[5] Le tour que prend le poëte pour maltraiter Boniface VIII est fort ingénieux. Il faut toujours se rappeler que Dante suppose qu'il fit son poëme en 1300, époque où Boniface VIII siégeait encore, puisqu'il ne mourut qu'en 1303. Mais le poëte ne l'ayant réellement achevé que sous le pontificat de Clément V, successeur de Boniface, il peut prédire ici ce qui lui plaît sur des événements déjà arrivés.

[6] Le pape qui parle est Nicolas III, de la famille des Ursins ou des Oursins. Il aima ses neveux jusqu'au scandale, et leur prodigua les trésors de l'Eglise. C'est un de ceux qui ont le plus travaillé à l'élévation de la tiare et à l'avilissement des couronnes. En disant: Un menteur horoscope nous trompa tous deux; il fait entendre au Dante que les astrologues du temps lui avaient promis à lui et à Boniface un plus long règne.

[7] C'est de Clément V dont nous avons déjà parlé qu'il s'agit ici. Il était le sujet et la créature de Philippe le Bel, et c'est de concert avec ce prince qu'il détruisit l'ordre des Templiers. On sait que ce pontife transporta le siége à Avignon pour se dérober aux troubles dont la ville de Rome était déchirée. Il a été fort maltraité par tous les historiens d'Italie.

[8] Ce Jason était frère d'Onias. Il obtint le grand pontificat de Jérusalem à prix d'or, par la protection d'Antiochus, roi de Syrie.

[9] Saint Mathias fut choisi à la place de Judas, pour compléter le nombre de douze.
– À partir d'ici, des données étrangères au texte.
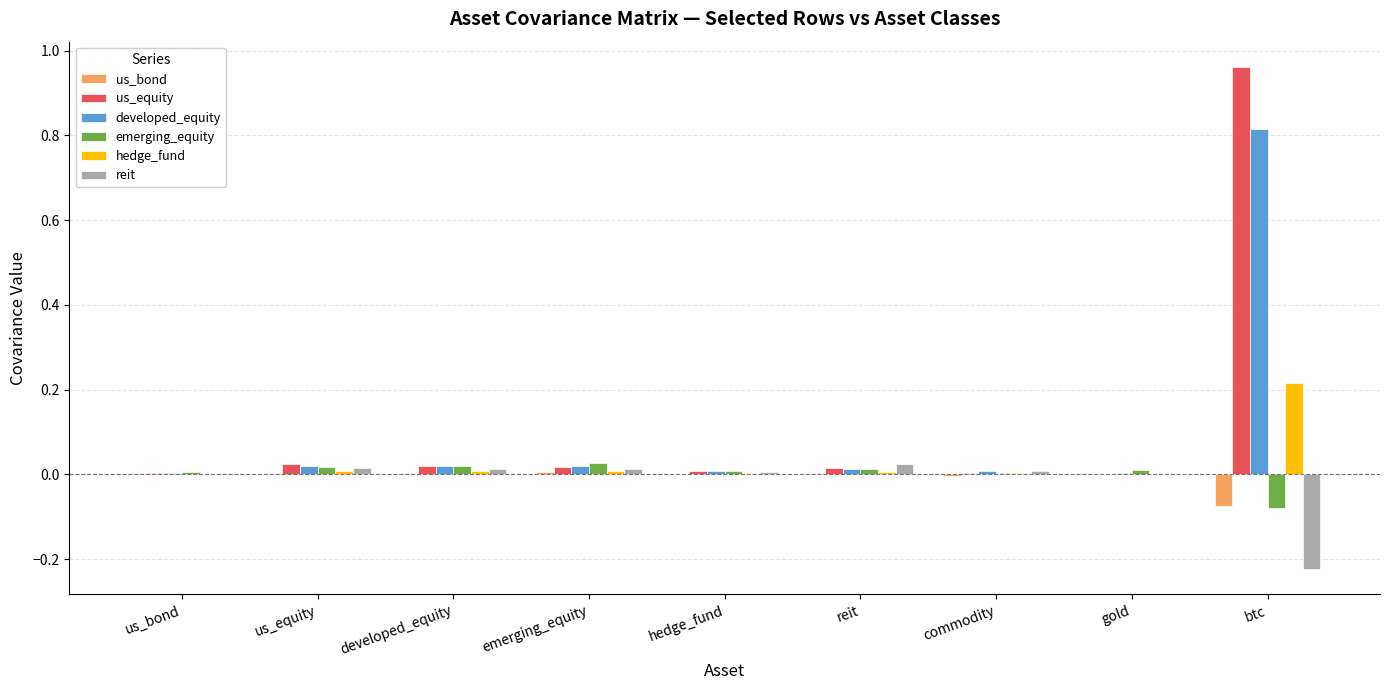

The value of reit at hedge_fund is 0.0. True or false?

True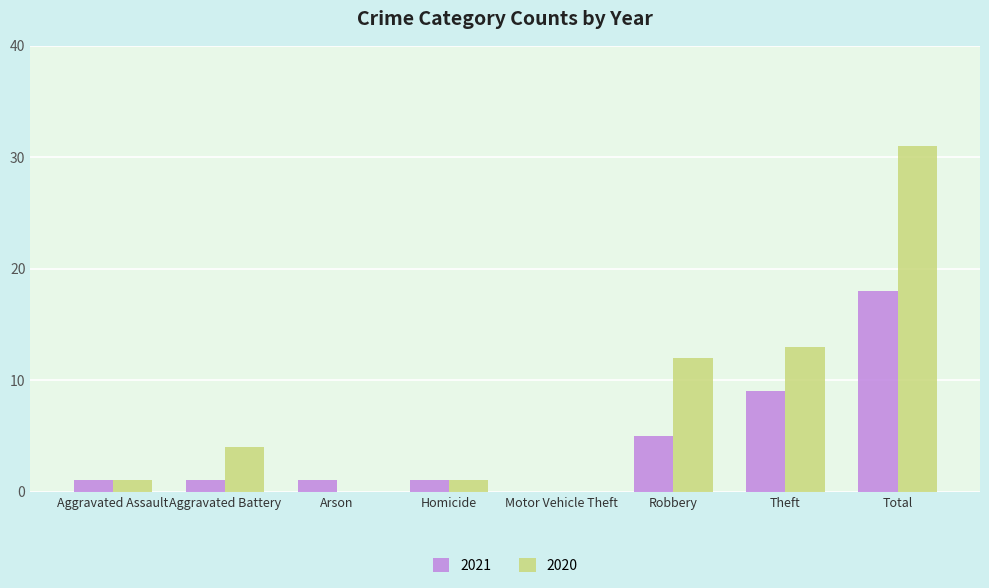

At which category is the sum across all series the highest?

Total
Il n'est peut-être pas inutile de dire que cet apôtre fut tiré au sort.

[10] Charles d'Anjou, frère de saint Louis, roi de France, et roi lui-même de la Pouille et de la Calabre, refusa hautement sa fille au neveu du pape Nicolas III. «Quoiqu'il ait la chaussure rouge, disait ce prince, son sang n'en est pas devenu plus digne de se mêler à celui de la maison de France.» Jamais l'orgueilleux pontife ne put lui pardonner cet affront: il se servit de tous les biens de l'Eglise pour faire la guerre à Charles, et le dépouiller de ses royaumes.

[11] Application de l'Apocalypse. L'Eglise a perdu son éclat, quand son chef a perdu ses vertus. On dit que les sept têtes représentent les sept sacrements; et les dix cornes ou rayons, le décalogue.

[12] Le poëte suit ici l'opinion vulgaire, que Constantin, en se convertissant, donna à l'Eglise le patrimoine qu'on appelle de Saint-Pierre. Arioste assure qu'Astolphe trouva l'original de cette donation dans le royaume de la Lune.